[Task instructions]
Write out the records below from the first line through the line containing "systems to monitor", leaving out any pictures.

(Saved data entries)
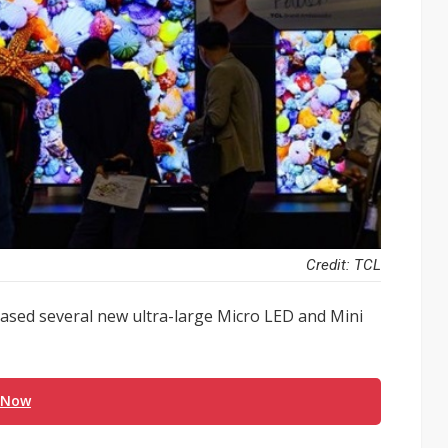
Credit: TCL
sed several new ultra-large Micro LED and Mini
 Now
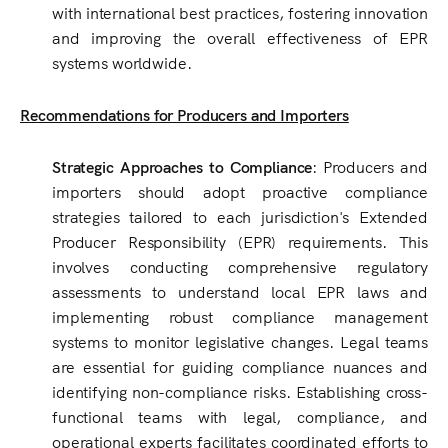
with international best practices, fostering innovation
and improving the overall effectiveness of EPR
systems worldwide.
Recommendations for Producers and Importers
Strategic Approaches to Compliance
: Producers and
importers should adopt proactive compliance
strategies tailored to each jurisdiction's Extended
Producer Responsibility (EPR) requirements. This
involves conducting comprehensive regulatory
assessments to understand local EPR laws and
implementing robust compliance management
systems to monitor legislative changes. Legal teams
are essential for guiding compliance nuances and
identifying non-compliance risks. Establishing cross-
functional teams with legal, compliance, and
operational experts facilitates coordinated efforts to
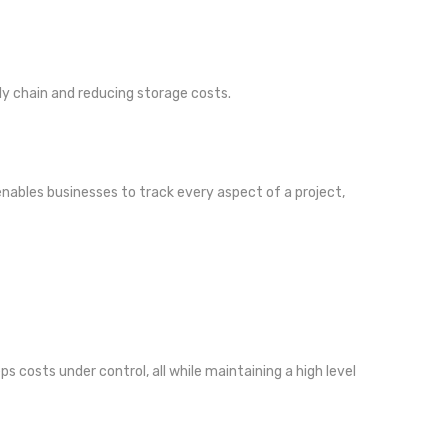
ly chain and reducing storage costs.
 enables businesses to track every aspect of a project,
 costs under control, all while maintaining a high level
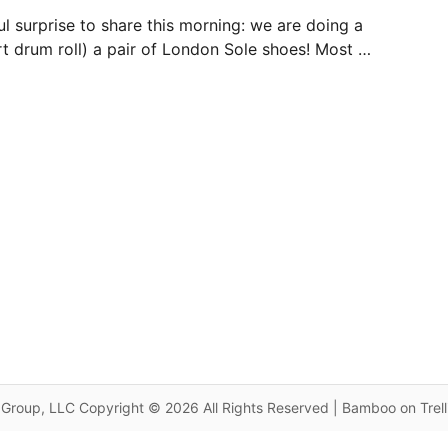
l surprise to share this morning: we are doing a
rt drum roll) a pair of London Sole shoes! Most …
Group, LLC Copyright © 2026 All Rights Reserved | Bamboo on Trel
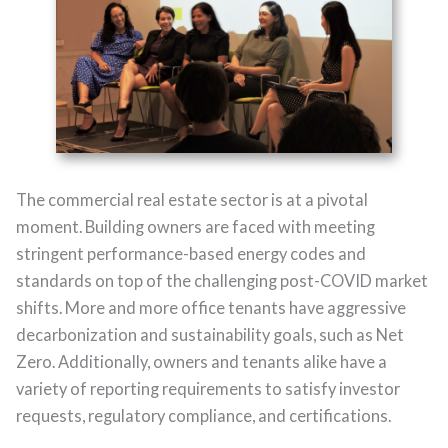
The commercial real estate sector is at a pivotal
moment. Building owners are faced with meeting
stringent performance-based energy codes and
standards on top of the challenging post-COVID market
shifts. More and more office tenants have aggressive
decarbonization and sustainability goals, such as Net
Zero. Additionally, owners and tenants alike have a
variety of reporting requirements to satisfy investor
requests, regulatory compliance, and certifications.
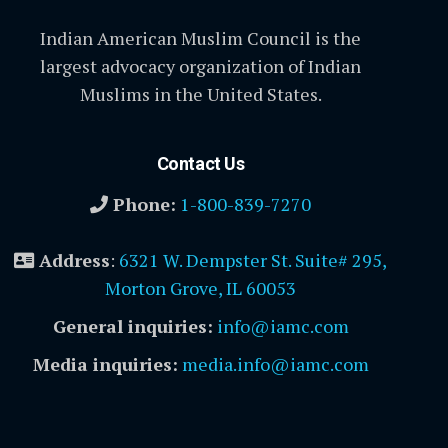
Indian American Muslim Council is the
largest advocacy organization of Indian
Muslims in the United States.
Contact Us
Phone:
1-800-839-7270
Address
:
6321 W. Dempster St. Suite# 295,
Morton Grove, IL 60053
General inquiries:
info@iamc.com
Media inquiries:
media.info@iamc.com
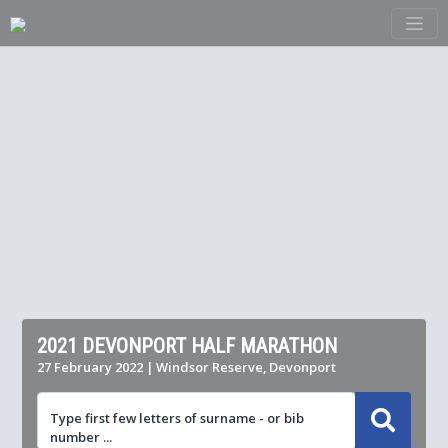
2021 DEVONPORT HALF MARATHON
27 February 2022 | Windsor Reserve, Devonport
Type first few letters of surname - or bib
number ...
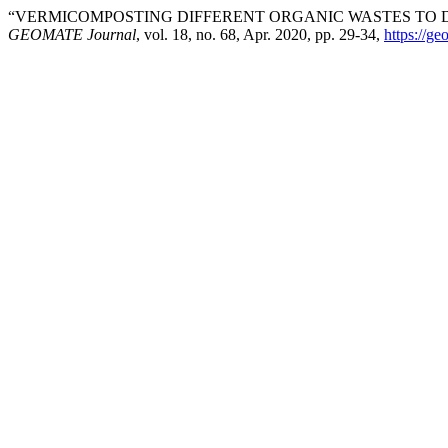
“VERMICOMPOSTING DIFFERENT ORGANIC WASTES TO D
GEOMATE Journal
, vol. 18, no. 68, Apr. 2020, pp. 29-34,
https://g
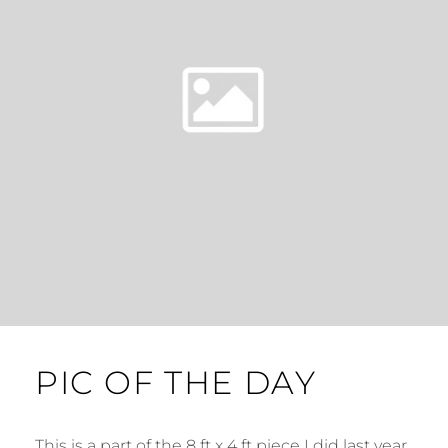
PIC OF THE DAY
This is a part of the 8 ft x 4 ft piece I did last year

[Answer for the task]
Credit: TCL
sed several new ultra-large Micro LED and Mini
 Now
with international best practices, fostering innovation
and improving the overall effectiveness of EPR
systems worldwide.
Recommendations for Producers and Importers
Strategic Approaches to Compliance
: Producers and
importers should adopt proactive compliance
strategies tailored to each jurisdiction's Extended
Producer Responsibility (EPR) requirements. This
involves conducting comprehensive regulatory
assessments to understand local EPR laws and
implementing robust compliance management
systems to monitor legislative changes. Legal teams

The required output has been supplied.